A calibrated reference sphere containing 27 ruby spheres on carbon fiber shafts was used for this inspection. The distance between the sphere centres had to be measured for several pairs of spheres. This enabled the inspection of measuring length in all spatial directions.
It had to be measured 50 times. For all measurements, the deviation over the measured length had to be (5+L/50) µm less than the calibrated value. The standard deviation of the measured length was not permitted to exceed a given maximum value (Cg and Cgk ≥1.33).
Three different operators (two from GmbH and one from Carl Zeiss IMT) had to measure a representative dimension of a volume part in two runs each, in which each run consisted of ten measurements. Each operator had to arrange the workpiece in the measuring range, perform the CT scan and then perform the evaluation using CALYPSO software. As with the previous measuring task, the standard deviation of the single measurements also had to be below a given maximum value, for example (target value: Cg and Cgk ≥1.33 , %GRR ≤10%).
The system measuring uncertainty U was determined with the same volume part based on 20 measurements on selected dimensions. Bosch internal standards provide a detailed definition of the calculation of U. This measuring uncertainty should be less than 0.005mm for the volume part. Calibrated reference sphere consists of 27 ruby spheres to determine the accuracy and repeatability of measurements. The goal of comparative measurement examination was to determine the level of comparability of the results of METROTOM 1500 with the results of the measuring machine used originally. Despite differences caused by the procedure, a high level of comparability had to be achieved with the results. A Zeiss 3D coordinate measuring machine and an optical 2D measuring machine from MYCRONA were used as reference machines. Three representative dimensions were selected for one test workpiece:
- Curve measurement (line form)
- Target value: ΔPRISMO–METROTOM ≤0.01mm
- Inner/outer diameter (Chebyshev minimum circumscribed and maximum inscribed diameter
- Gaussian average diameter)
- Target value: ΔPRISMO–METROTOM ≤0.01mm
Circle position tolerance with X/Y coordinates: comparison of the 2D position data with the results from the smoothed cross-section images of the test workpiece Target value: ΔMYCRONA–METROTOM ≤0.010mm. Comparative measurement of two workpieces with colour-coded display of the results should evaluate the suitability of the measuring machine for re-qualification and for the implementation of a trend check in ongoing production. The CT scans of two different workpieces from different production batches are compared with each other with regard to the complete geometry. This is done by comparing both scans with the CAD data and displaying the respective deviations from the CAD display in a colour-coded illustration.
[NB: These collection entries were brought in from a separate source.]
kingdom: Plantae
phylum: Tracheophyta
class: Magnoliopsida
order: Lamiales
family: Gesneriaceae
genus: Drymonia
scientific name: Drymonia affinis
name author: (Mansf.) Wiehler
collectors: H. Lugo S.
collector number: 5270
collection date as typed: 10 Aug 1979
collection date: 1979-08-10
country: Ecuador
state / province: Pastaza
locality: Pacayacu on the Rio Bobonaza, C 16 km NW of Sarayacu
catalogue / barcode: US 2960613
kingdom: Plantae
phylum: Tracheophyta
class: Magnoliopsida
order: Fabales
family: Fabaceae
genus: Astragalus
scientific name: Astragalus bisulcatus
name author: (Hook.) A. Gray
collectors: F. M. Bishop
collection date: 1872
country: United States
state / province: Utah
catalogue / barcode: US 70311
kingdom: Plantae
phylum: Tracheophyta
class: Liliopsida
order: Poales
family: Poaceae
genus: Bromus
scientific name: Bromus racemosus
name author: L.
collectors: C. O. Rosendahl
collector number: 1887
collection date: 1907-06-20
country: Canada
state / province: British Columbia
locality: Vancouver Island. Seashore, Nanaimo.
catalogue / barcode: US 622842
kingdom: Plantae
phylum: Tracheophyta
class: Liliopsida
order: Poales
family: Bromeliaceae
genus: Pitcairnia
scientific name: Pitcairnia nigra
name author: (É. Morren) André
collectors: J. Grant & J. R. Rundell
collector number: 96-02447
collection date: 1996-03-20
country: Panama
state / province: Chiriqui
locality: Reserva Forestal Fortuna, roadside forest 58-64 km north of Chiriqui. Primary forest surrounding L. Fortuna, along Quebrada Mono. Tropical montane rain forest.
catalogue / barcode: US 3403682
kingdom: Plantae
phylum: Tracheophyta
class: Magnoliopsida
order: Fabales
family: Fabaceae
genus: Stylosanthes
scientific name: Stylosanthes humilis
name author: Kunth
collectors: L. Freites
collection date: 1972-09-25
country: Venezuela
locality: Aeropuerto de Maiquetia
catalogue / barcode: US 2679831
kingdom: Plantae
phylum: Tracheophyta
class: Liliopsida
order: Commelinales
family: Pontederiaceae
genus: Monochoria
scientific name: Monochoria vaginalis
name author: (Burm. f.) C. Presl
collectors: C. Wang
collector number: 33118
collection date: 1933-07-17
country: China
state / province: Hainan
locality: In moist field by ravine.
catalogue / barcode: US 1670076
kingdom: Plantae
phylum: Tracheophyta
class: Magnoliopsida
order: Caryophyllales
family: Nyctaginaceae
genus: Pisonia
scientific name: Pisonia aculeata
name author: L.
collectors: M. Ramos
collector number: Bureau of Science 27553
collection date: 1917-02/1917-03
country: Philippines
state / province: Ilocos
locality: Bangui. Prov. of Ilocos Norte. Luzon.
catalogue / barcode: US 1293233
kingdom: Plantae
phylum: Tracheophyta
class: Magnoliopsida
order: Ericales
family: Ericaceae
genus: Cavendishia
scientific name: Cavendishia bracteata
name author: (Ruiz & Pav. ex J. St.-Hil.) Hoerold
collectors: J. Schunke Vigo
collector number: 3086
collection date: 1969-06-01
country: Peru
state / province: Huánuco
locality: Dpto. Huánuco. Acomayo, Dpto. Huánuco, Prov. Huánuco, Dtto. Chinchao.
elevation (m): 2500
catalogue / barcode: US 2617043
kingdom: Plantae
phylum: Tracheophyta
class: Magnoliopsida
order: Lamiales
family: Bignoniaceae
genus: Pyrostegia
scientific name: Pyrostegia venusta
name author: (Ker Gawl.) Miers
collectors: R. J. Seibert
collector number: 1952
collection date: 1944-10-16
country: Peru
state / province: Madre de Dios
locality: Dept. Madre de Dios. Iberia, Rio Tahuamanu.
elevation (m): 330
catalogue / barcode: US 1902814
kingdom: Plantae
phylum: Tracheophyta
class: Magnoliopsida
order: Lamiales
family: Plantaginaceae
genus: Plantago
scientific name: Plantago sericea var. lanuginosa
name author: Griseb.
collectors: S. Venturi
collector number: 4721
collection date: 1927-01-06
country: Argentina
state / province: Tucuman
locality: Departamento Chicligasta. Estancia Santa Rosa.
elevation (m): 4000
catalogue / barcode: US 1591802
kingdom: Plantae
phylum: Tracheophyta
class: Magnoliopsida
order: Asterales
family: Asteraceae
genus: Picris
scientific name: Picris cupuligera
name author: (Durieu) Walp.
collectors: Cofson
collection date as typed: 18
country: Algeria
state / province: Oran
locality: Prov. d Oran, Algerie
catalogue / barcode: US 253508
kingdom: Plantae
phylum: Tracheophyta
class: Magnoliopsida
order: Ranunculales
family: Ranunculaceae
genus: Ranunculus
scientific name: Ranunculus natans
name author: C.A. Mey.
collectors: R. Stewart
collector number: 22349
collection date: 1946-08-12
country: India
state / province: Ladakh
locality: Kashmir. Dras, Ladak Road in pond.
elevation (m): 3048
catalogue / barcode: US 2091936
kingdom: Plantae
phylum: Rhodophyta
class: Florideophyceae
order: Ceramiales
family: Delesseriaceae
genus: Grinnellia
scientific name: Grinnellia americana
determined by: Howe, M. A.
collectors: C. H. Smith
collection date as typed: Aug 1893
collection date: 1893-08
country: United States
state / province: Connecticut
Computed tomography captures the entire volume of a workpiece in a single scan. This is beneficial for workpieces with complex geometries where traditional measuring machines cannot capture certain dimensions and shadows prevent optical probing of the dimensions. In order to qualify computed tomography for dimensional metrology, it is important to assess the quality of the results. For measuring tasks in an industrial environment, it is important to take the measuring uncertainty into consideration. The operator must know if the dimensions are within the given tolerances and if the measuring machine can provide an answer to the question on whether the tolerances are met. Generally applicable and accepted standards must be defined for this purpose.